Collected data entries

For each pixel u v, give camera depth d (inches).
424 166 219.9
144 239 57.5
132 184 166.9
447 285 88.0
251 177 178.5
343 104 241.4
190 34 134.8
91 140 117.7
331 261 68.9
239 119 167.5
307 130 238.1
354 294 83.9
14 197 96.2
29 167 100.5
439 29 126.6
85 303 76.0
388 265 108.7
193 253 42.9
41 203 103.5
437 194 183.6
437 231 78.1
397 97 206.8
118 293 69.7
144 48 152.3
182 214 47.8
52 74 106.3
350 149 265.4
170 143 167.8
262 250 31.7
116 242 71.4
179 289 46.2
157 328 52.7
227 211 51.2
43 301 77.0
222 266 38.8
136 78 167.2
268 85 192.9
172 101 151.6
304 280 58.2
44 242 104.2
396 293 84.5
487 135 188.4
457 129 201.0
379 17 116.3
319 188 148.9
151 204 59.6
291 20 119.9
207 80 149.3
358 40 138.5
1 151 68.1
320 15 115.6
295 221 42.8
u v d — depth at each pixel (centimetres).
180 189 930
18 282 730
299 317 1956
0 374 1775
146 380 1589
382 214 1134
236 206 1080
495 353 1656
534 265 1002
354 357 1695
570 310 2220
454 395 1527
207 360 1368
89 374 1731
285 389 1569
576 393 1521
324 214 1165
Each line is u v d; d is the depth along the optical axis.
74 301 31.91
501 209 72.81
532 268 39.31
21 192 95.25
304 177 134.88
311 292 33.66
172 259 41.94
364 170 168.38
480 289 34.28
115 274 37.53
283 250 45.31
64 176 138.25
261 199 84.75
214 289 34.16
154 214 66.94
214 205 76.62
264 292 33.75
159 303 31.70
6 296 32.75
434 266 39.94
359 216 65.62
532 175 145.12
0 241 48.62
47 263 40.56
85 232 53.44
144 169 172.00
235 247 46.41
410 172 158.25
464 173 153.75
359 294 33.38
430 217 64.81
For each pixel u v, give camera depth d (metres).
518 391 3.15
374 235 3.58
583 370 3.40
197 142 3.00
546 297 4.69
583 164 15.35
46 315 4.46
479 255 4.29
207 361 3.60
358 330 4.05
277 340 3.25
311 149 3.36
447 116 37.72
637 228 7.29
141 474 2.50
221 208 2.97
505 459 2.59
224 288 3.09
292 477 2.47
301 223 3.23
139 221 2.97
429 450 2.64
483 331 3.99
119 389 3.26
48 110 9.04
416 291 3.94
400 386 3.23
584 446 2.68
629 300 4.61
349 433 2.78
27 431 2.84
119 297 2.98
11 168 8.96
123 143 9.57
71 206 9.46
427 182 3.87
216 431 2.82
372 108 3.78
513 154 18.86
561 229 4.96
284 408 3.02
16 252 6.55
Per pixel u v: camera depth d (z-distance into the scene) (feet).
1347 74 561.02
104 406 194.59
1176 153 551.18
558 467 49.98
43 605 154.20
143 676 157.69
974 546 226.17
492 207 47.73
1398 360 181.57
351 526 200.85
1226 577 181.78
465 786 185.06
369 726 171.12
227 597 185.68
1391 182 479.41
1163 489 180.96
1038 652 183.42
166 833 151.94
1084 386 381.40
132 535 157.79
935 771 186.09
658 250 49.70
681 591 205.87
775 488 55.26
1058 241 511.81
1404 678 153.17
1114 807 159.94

EXERCISE DESCRIPTION:
Look over the data above and show each line that contains "pixel".

RESPONSE AREA:
For each pixel u v, give camera depth d (inches).
u v d — depth at each pixel (centimetres).
For each pixel u v, give camera depth d (metres).
Per pixel u v: camera depth d (z-distance into the scene) (feet).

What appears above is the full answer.